Multicore Processors and GPUs: Programming Models and Compiler Optimizations

Half-day Tutorial at

20th International Conference on on Parallel Architectures and Compilation Techniques (PACT)
October 14, 2011
Galveston Island, TX, USA

J. (Ram) Ramanujam
Department of Electrical and Computer Engineering
and Center for Computation and Technology
Louisiana State University
Baton Rouge, LA 70803, USA


P. (Saday) Sadayappan
Department of Computer Science and Engineering
The Ohio State University
Columbus, OH 43210, USA



 
Audience

This tutorial is targeted primarily at application developers, computer/computational scientists, and graduate students interested in performance optimization issues and/or compilers for high-performance computing on general-purpose multicores and GPUs. Knowledge of C programming will be assumed; basic knowledge of processor architectures will be assumed; no prior parallel programming experience or familiarity with source-to-source transformations will be assumed.

 
Brief Description

On-chip parallelism with multiple cores is now ubiquitous.
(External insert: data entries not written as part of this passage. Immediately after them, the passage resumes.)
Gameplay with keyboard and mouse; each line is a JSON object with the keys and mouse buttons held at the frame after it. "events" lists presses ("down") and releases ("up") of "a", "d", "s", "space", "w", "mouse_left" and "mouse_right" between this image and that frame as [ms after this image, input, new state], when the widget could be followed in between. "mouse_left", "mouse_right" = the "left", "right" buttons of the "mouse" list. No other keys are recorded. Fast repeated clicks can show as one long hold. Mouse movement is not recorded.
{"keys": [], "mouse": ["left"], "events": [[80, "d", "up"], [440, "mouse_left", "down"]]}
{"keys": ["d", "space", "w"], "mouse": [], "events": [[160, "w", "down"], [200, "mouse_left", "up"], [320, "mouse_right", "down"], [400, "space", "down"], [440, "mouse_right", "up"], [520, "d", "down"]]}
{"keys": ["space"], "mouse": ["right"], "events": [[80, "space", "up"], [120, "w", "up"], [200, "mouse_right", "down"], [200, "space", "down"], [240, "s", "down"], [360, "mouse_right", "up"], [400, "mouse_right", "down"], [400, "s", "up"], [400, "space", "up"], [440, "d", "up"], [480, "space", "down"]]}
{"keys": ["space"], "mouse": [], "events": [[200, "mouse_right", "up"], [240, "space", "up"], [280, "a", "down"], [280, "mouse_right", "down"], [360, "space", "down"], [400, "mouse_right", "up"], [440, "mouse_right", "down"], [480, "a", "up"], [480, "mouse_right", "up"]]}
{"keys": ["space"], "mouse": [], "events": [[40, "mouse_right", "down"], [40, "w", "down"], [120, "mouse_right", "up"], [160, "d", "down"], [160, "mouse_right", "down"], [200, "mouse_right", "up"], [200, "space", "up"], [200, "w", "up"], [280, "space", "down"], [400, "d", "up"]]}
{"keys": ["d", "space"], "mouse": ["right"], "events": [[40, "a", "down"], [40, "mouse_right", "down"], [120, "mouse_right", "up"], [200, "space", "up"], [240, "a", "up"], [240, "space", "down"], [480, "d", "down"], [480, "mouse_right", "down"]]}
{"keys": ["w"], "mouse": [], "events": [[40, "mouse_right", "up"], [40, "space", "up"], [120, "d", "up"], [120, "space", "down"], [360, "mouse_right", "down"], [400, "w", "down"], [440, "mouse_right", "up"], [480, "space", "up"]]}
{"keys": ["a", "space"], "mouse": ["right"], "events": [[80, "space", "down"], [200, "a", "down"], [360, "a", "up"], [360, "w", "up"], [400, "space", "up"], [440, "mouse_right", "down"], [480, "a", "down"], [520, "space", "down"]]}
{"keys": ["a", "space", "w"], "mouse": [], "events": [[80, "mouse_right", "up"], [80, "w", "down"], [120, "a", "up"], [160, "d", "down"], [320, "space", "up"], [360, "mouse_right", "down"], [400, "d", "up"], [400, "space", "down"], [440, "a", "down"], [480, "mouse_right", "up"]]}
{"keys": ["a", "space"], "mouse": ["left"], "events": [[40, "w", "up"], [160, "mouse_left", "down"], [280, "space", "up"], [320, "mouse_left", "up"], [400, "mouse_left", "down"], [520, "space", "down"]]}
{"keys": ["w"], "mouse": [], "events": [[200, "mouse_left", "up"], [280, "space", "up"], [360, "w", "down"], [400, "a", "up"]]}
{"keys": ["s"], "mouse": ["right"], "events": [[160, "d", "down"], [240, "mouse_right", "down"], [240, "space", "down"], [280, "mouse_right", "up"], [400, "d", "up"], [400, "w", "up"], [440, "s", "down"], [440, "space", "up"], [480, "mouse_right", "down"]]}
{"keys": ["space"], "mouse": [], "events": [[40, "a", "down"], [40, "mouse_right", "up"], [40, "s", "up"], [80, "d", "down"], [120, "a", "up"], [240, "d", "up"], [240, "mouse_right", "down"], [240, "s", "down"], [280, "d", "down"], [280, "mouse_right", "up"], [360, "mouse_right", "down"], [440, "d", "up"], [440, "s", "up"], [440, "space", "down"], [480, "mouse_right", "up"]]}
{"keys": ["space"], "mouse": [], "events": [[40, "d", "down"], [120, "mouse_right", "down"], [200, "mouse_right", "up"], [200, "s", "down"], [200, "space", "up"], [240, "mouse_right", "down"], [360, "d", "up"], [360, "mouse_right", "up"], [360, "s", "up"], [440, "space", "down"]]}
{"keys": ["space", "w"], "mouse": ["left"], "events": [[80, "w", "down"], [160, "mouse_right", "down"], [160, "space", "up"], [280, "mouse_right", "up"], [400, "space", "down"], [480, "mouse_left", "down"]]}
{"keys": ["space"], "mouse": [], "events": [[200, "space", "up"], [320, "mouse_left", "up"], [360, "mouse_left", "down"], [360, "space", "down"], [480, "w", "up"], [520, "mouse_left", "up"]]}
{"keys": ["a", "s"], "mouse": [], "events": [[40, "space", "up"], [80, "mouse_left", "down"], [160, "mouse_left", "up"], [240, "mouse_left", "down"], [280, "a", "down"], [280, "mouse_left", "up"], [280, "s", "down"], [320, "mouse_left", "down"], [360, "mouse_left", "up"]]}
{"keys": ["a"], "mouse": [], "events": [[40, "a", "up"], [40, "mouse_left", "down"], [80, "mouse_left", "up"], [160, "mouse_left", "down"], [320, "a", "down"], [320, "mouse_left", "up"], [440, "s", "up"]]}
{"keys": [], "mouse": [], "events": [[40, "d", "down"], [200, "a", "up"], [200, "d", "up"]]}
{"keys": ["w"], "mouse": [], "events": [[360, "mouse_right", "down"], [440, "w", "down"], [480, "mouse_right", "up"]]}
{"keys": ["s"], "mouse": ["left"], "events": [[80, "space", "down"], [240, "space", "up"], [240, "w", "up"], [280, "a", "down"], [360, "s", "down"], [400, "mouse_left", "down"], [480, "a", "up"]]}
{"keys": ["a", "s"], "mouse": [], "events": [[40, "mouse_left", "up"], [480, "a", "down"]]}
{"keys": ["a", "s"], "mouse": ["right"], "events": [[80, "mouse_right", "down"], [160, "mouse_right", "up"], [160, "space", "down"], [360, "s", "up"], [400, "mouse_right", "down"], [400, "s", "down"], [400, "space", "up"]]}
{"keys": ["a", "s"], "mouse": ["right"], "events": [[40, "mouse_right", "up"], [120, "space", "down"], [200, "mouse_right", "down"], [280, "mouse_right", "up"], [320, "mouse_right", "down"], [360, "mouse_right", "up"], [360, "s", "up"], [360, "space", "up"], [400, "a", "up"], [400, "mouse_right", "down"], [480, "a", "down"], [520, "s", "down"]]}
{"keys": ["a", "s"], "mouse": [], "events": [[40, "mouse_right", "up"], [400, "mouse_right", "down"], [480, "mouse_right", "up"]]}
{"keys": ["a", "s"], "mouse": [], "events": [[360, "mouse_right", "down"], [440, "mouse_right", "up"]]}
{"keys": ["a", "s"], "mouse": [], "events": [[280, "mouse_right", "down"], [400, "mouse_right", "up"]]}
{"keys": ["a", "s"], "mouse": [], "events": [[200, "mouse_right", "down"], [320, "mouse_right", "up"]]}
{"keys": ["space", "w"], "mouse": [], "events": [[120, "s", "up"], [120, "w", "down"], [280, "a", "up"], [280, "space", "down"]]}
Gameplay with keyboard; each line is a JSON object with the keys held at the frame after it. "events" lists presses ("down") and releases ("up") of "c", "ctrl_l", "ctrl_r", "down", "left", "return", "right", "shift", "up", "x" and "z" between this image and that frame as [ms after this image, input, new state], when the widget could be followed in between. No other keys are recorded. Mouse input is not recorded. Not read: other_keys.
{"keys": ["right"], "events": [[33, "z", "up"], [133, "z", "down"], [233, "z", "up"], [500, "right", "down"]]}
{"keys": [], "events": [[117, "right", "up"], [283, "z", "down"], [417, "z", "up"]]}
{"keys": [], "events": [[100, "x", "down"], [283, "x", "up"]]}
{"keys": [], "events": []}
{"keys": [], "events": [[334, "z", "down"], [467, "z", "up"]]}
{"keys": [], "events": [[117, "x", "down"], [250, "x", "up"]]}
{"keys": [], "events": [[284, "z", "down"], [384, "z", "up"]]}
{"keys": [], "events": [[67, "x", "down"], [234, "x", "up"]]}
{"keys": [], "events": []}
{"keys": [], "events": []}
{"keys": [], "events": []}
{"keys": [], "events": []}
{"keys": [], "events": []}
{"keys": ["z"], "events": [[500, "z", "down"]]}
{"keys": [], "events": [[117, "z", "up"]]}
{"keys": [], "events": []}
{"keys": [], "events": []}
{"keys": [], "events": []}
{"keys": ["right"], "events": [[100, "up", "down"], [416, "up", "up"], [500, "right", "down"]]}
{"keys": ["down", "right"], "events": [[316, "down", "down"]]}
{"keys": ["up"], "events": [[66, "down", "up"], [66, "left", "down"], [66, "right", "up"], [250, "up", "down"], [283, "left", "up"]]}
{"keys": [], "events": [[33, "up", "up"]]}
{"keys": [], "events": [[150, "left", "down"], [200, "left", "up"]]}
Because of power and cooling constraints, recent performance improvements in both general-purpose and special-purpose processors have come primarily from increased on-chip parallelism rather than increased clock rates. Parallelism is therefore of considerable interest to a much broader group than developers of parallel applications for high-end supercomputers. Several programming environments have recently emerged in response to the need to develop applications for GPUs, and multi-core processors. There has been recent interest in two complementary approaches:

This tutorial will provide an introductory survey covering both these aspects.

 
Lecture Outline


  1. Introduction
    • Multicore architectures and accelerators
    • Issues in performance and energy
    • GPUs
    • Explicitly managed memories
    • Programming Models:
      • Thread based models
      • Data parallel models
      • Stream programming

  2. Compiler optimizations and tuning for multicore
    • Brief review of data dependences, transformations
    • Polyhedral models, tiling, parametric tiling
    • Locality and parallelism optimizations
    • Reducing synchronization overheads, scheduling
    • SIMDization
    • Compiler-driven tuning

  3. GPU architectures and programming
    • GPU architectures
    • General-purpose computation on GPUs
    • Programming models and idioms
    • GPU programming models/environments:
      • OpenCL
      • CUDA
      • CAL
      • PGI Accelerator
      • CAPS/HMPP
    • Code examples on GPUs
    • Examples of CPU vs. GPU performance

  4. Compiler optimizations and tuning for GPUs
    • Performance characterization
    • Optimizing memory accesses
    • Multi-level parallelism exploitation
    • Performance models and emipirical search
    • Compiler-driven tuning
    • Examples of application optimization
    • Software managed memory hierarchies

 
Tutorial Speakers

J. (Ram) Ramanujam received the B. Tech. degree in Electrical Engineering from the Indian Institute of Technology, Madras, India in 1983, and his M.S. and Ph. D. degrees in Computer Science from The Ohio State University in 1987 and 1990 respectively. He is currently the John E. and Beatrice L. Ritter Distinguished Professor in the Department of Electrical and Computer Engineering at Louisiana State University (LSU). In addition, he holds a joint faculty appointment with the LSU Center for Computation and Technology. His research interests are in compilers and runtime systems for high-performance computing, domain-specific languages and compilers for parallel computing, embedded systems, and high-level hardware synthesis. He has participated in several NSF-funded projects including the Tensor Contraction Engine and the Pluto project for automatic parallelization. Additional details can be found at http://www.ece.lsu.edu/jxr/.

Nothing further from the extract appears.